**** TEKST DO PRZECZYTANIA
Marsze Niepodległości w Lublinie i Białymstoku. Wiwatowano na cześć Piłsudskiego, ale też Witosa, Dmowskiego i Daszyńskiego

Czytaj więcej Subskrybuj 50% taniej
Sprawdź
W wigilię Święta Niepodległości i w 10. rocznicę ustawienia na Placu Litewskim w Lublinie pomnika Marszałka Józefa Piłsudskiego, odbył się Lubelski Marsz Niepodległości. (wp/mr) PAP/Wojciech Pacewicz
W wigilię Święta Niepodległości i w 10. rocznicę ustawienia na Placu Litewskim w Lublinie pomnika Marszałka Józefa Piłsudskiego, odbył się Lubelski Marsz Niepodległości. (wp/mr) PAP/Wojciech Pacewicz

Ok. tysiąca osób wzięło udział w czwartkowym Marszu Niepodległości w Białymstoku. Według organizatorów, to inicjatywa apolityczna, a jego główny cel to upamiętnienie walczących i poległych za wolną Polskę oraz łączenie się "środowisk patriotycznych".

Marsz - w przededniu Święta Niepodległości - zorganizowały wspólnie m.in. Patriotyczne Podlasie, Kongres Nowej Prawicy, Solidarni 2010, Ruch Społeczny im. Lecha Kaczyńskiego, Klub Więzionych Internowanych i Represjonowanych, ZHR i Związek Piłsudczyków. Wśród uczestników widać też było kibiców Jagiellonii Białystok.

Uczestnicy marszu spotkali się przed pomnikiem marszałka Józefa Piłsudskiego, skąd ulicami miasta przeszli na cmentarz wojskowy. Po drodze zatrzymywali się przy pomniku katyńskim oraz pomniku upamiętniającym 42. pułk piechoty. Część osób miała flagi narodowe i znicze, pochodnie; trzymali transparenty, m.in. "Cześć i chwała bohaterom", "Bóg, honor, ojczyzna". Na transparentach były też cytaty:

Nie chciejcie ojczyzny, która was nic nie kosztuje (Jan Paweł II)
********
ZADANIA -
(1) Odpowiedz na pytania do artykułu o marszach niepodległości:
(a) Która rocznica ustawienia pomnika Józefa Piłsudskiego na Placu Litewskim w Lublinie przypadała w dniu Lubelskiego Marszu Niepodległości?
(b) Ile osób wzięło udział w czwartkowym Marszu Niepodległości w Białymstoku?
(c) Dokąd przeszli uczestnicy białostockiego marszu spod pomnika marszałka Józefa Piłsudskiego?
(2) Proszę wypisać jako tabelę Markdown z kolumnami „Nr” i „Treść” zapisy od pierwszego z nich do wiersza z „yellow semicircle: moved 6 px down” włącznie, z pominięciem pustych wierszy.
**** PRZEKAZANE ZAPISY
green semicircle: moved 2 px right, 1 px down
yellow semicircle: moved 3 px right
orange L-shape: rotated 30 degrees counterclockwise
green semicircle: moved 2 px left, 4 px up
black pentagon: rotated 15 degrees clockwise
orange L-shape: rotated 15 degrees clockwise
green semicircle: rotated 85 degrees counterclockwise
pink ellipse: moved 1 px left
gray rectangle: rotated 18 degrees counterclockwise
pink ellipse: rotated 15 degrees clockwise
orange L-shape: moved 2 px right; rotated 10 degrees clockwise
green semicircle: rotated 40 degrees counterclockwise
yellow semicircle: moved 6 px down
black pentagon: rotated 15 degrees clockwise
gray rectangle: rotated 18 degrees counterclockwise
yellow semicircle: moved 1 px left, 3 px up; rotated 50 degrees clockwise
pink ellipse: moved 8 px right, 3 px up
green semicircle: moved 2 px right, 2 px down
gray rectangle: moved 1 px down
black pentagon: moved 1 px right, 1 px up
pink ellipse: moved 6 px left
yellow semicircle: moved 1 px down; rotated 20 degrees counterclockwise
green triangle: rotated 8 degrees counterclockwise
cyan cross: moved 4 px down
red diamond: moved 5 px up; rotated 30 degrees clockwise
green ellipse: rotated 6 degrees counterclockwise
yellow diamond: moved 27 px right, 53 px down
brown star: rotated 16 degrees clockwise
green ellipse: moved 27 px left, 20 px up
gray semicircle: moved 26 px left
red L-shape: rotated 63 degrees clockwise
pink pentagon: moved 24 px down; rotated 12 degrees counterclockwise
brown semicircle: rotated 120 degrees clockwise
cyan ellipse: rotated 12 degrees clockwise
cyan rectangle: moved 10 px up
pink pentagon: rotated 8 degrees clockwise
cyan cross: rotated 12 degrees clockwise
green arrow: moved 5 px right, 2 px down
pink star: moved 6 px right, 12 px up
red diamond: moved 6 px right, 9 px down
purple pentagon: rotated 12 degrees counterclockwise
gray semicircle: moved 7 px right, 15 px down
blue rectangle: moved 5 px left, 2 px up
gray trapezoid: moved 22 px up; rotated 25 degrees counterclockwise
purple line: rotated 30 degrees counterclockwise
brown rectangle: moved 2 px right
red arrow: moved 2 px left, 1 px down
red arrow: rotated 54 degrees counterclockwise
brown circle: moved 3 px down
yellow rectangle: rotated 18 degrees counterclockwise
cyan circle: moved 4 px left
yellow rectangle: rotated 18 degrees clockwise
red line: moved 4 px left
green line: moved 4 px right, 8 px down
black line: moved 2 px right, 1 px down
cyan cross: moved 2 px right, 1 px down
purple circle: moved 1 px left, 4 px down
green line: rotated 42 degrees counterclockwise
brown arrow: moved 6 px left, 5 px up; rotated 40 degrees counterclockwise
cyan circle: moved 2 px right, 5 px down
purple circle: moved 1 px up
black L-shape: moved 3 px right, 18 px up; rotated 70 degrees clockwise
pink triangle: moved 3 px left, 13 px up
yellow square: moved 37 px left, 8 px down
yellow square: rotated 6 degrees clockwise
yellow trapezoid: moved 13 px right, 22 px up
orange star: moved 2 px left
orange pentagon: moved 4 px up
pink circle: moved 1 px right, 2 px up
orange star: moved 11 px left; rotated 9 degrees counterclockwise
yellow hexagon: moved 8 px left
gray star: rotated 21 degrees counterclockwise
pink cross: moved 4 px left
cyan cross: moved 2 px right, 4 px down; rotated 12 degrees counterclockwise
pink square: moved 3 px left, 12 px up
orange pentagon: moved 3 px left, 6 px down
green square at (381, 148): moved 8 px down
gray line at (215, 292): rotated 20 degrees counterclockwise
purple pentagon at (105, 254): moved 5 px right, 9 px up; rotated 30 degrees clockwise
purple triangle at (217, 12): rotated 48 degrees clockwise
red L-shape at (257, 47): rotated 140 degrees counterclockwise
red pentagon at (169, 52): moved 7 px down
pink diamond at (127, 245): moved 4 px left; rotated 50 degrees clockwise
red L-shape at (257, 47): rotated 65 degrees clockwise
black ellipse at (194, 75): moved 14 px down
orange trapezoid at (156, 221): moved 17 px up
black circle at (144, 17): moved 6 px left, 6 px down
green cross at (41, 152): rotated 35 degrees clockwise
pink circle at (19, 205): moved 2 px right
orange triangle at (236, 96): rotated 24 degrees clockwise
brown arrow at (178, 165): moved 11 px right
********
ODPOWIEDZI -
(1)
(a) 10. rocznica.
(b) Około tysiąca osób.
(c) Na cmentarz wojskowy.

(2)
| Nr | Treść |
|---|---|
| 1 | green semicircle: moved 2 px right, 1 px down |
| 2 | yellow semicircle: moved 3 px right |
| 3 | orange L-shape: rotated 30 degrees counterclockwise |
| 4 | green semicircle: moved 2 px left, 4 px up |
| 5 | black pentagon: rotated 15 degrees clockwise |
| 6 | orange L-shape: rotated 15 degrees clockwise |
| 7 | green semicircle: rotated 85 degrees counterclockwise |
| 8 | pink ellipse: moved 1 px left |
| 9 | gray rectangle: rotated 18 degrees counterclockwise |
| 10 | pink ellipse: rotated 15 degrees clockwise |
| 11 | orange L-shape: moved 2 px right; rotated 10 degrees clockwise |
| 12 | green semicircle: rotated 40 degrees counterclockwise |
| 13 | yellow semicircle: moved 6 px down |